Extrait du texte:
########################################

Ce n’est donc pas si simple. Opposer austérité et croissance est un faux débat. On ne peut pas continuer dangereusement de creuser le déficit et la dette sans un risque d’explosion des taux d’intérêt nous conduisant à la faillite. Cependant il faut investir, innover, pour créer des emplois. Il est nécessaire de retrouver l’équilibre de nos finances publiques en diminuant les dépenses de fonctionnement non productives, en simplifiant la gestion administrative, en faisant des réformes en profondeur, tout en préservant la justice sociale et tout en retrouvant des marges de manœuvre pour investir. Sachant qu’il y a un décalage dans le temps entre l’investissement, l’application des réformes, et leurs effets sur la croissance et l’emploi. L’investissement devrait être fléché vers de grands projets européens, publics comme privés, tournés vers les infrastructures, les industries de pointe, l’énergie (économies d’énergie et énergies renouvelables).

Ce n’est plus une question politique de gauche ou de droite, c’est du simple bon sens, celui de la réalité économique dans un contexte de crise économique dans un monde de libre-échange mondialisé où l’on doit trouver un juste équilibre entre la compétition et la coopération, entre la liberté d’entreprendre et la régulation, entre la responsabilité et la solidarité.

########################################

Données brutes:

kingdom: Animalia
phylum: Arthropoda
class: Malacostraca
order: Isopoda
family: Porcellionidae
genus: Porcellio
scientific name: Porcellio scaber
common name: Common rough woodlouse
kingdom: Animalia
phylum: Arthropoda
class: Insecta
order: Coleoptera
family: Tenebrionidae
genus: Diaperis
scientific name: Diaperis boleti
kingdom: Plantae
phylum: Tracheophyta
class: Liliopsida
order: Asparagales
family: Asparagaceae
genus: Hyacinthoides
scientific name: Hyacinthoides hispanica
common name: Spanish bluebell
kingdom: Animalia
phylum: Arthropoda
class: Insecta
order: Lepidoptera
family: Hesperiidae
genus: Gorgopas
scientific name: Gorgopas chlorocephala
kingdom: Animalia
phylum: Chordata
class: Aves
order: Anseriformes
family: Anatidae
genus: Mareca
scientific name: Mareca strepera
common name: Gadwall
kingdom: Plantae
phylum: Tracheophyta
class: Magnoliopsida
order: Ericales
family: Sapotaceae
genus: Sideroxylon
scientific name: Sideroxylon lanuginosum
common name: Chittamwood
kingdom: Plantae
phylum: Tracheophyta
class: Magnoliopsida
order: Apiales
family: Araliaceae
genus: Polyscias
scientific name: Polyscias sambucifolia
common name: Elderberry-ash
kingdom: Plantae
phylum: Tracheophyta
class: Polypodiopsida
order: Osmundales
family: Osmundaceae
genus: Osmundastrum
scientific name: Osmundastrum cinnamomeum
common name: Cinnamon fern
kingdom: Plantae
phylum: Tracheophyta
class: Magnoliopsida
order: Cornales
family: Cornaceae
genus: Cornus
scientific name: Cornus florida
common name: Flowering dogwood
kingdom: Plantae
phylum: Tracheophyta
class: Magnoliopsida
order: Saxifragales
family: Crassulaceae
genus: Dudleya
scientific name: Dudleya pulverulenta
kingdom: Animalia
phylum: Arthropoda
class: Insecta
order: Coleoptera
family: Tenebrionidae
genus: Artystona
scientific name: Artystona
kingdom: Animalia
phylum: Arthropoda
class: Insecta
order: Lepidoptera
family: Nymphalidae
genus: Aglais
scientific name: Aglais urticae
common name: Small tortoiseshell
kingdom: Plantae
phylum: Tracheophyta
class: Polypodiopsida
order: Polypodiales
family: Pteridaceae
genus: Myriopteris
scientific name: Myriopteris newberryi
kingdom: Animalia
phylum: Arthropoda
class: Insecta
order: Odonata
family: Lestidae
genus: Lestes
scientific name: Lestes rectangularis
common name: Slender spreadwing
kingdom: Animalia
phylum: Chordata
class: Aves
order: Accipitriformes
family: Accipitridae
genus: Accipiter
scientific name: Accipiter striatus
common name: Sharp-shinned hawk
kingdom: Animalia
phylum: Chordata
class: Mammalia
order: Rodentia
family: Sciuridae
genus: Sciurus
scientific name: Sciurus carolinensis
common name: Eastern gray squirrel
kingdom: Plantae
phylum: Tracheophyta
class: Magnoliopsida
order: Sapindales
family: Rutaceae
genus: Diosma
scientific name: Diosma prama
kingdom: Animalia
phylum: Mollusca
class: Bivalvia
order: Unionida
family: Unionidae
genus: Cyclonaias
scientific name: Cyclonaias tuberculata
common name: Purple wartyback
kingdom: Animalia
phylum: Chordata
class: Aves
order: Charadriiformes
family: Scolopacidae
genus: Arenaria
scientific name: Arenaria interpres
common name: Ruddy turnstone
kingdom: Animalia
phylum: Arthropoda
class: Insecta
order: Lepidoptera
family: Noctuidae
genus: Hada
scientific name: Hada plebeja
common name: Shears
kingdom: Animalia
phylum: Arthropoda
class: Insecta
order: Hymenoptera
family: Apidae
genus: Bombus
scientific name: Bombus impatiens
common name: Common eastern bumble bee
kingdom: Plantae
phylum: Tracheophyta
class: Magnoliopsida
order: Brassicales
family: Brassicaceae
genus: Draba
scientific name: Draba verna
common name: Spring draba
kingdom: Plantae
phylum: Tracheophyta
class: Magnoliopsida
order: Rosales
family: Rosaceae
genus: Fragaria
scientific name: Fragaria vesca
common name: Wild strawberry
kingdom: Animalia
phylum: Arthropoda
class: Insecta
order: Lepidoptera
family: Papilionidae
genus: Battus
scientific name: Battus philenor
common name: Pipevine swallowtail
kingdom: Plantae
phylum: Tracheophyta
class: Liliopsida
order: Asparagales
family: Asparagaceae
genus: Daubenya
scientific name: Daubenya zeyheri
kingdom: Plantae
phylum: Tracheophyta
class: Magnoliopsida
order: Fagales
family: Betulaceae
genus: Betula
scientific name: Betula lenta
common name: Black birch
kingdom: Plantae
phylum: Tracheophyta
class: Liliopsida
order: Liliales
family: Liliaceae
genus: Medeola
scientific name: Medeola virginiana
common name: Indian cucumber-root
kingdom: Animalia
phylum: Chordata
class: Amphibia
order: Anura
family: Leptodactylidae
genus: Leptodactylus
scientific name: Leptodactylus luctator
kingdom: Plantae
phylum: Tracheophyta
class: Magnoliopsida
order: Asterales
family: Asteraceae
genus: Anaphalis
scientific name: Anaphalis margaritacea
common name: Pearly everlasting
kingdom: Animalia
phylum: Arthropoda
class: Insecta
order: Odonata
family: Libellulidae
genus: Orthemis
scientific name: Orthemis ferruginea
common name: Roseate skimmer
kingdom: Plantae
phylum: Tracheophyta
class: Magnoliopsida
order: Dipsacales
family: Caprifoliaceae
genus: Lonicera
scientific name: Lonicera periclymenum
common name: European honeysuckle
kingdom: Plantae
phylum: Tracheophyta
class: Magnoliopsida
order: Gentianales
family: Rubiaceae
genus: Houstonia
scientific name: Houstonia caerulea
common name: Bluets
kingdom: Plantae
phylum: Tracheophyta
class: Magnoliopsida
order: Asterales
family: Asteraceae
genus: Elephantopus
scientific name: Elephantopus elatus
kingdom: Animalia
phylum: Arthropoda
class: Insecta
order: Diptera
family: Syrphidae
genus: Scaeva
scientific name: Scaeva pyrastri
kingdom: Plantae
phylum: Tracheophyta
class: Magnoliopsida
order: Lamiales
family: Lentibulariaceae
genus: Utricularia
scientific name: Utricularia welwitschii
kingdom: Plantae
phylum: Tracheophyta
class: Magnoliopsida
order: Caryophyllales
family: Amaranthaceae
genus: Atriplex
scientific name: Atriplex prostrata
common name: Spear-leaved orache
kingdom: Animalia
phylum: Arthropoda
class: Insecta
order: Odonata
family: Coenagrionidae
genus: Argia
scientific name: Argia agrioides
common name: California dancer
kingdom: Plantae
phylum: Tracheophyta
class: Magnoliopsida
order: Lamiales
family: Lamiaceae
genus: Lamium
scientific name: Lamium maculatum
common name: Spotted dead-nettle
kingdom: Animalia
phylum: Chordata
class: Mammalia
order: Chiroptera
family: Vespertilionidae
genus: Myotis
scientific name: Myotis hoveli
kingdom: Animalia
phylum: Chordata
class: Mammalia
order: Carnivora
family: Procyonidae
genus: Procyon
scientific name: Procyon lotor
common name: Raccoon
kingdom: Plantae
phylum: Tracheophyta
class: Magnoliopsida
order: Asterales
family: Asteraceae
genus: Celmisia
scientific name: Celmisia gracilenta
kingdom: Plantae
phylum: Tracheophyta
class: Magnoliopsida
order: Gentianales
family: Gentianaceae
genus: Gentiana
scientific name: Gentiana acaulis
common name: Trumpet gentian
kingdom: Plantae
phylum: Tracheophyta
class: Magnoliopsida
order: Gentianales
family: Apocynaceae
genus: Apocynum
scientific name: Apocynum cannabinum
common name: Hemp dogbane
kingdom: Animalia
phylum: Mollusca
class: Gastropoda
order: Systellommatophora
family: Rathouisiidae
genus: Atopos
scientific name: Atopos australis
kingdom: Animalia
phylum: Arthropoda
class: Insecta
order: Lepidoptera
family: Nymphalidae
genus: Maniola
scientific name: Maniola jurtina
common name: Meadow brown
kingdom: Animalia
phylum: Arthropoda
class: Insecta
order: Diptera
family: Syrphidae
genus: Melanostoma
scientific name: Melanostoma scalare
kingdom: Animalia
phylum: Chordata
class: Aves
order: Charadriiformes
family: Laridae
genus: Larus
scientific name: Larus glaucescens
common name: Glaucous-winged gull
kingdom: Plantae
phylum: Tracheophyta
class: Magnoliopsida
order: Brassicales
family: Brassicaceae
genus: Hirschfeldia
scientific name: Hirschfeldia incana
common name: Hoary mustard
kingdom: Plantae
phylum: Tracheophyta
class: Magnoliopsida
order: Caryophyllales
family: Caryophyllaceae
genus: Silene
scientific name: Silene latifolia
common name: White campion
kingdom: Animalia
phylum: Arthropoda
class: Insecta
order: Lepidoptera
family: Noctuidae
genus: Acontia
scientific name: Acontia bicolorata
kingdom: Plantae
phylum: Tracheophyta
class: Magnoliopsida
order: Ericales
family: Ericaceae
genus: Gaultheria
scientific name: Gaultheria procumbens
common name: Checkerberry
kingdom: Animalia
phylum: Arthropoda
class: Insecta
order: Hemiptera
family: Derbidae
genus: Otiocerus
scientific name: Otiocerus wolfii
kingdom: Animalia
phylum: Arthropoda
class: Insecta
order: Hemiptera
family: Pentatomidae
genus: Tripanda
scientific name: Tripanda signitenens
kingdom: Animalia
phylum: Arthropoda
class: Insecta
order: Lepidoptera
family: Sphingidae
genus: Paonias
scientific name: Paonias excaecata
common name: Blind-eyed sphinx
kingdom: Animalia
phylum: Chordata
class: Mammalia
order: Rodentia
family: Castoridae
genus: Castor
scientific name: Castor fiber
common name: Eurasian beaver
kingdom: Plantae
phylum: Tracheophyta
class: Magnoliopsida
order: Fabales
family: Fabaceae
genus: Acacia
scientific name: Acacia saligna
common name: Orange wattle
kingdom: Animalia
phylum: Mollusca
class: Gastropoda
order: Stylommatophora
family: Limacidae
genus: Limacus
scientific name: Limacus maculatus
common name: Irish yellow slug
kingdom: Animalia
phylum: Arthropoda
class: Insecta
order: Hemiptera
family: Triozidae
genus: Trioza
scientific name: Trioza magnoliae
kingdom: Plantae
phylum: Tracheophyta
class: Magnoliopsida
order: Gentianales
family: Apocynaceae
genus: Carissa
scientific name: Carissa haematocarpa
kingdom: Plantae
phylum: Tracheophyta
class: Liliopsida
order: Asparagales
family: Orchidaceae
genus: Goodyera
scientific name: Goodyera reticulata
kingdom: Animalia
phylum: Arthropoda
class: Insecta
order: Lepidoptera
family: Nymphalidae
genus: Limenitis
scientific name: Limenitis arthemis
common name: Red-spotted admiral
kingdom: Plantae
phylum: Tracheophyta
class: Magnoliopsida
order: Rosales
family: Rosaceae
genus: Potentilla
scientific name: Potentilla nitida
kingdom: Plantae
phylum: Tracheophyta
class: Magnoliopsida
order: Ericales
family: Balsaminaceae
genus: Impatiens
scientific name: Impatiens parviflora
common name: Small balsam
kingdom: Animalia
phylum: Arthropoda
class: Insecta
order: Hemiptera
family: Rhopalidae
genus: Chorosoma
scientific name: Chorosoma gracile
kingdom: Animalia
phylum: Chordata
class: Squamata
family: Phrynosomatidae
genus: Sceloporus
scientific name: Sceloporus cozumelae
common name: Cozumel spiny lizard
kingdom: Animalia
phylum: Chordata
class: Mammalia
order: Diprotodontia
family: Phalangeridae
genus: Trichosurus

########################################

Consignes:
1) D'après l'extrait sur l'austérité et la croissance, qu'est-ce qui constitue un faux débat ?
2) Reproduisez mot pour mot le passage de l'extrait sur l'austérité et la croissance qui commence par « Ce n’est plus » et se poursuit jusqu'à « et la solidarité. ».

Réponses complètes:
1) Opposer austérité et croissance.

2)
Ce n’est plus une question politique de gauche ou de droite, c’est du simple bon sens, celui de la réalité économique dans un contexte de crise économique dans un monde de libre-échange mondialisé où l’on doit trouver un juste équilibre entre la compétition et la coopération, entre la liberté d’entreprendre et la régulation, entre la responsabilité et la solidarité.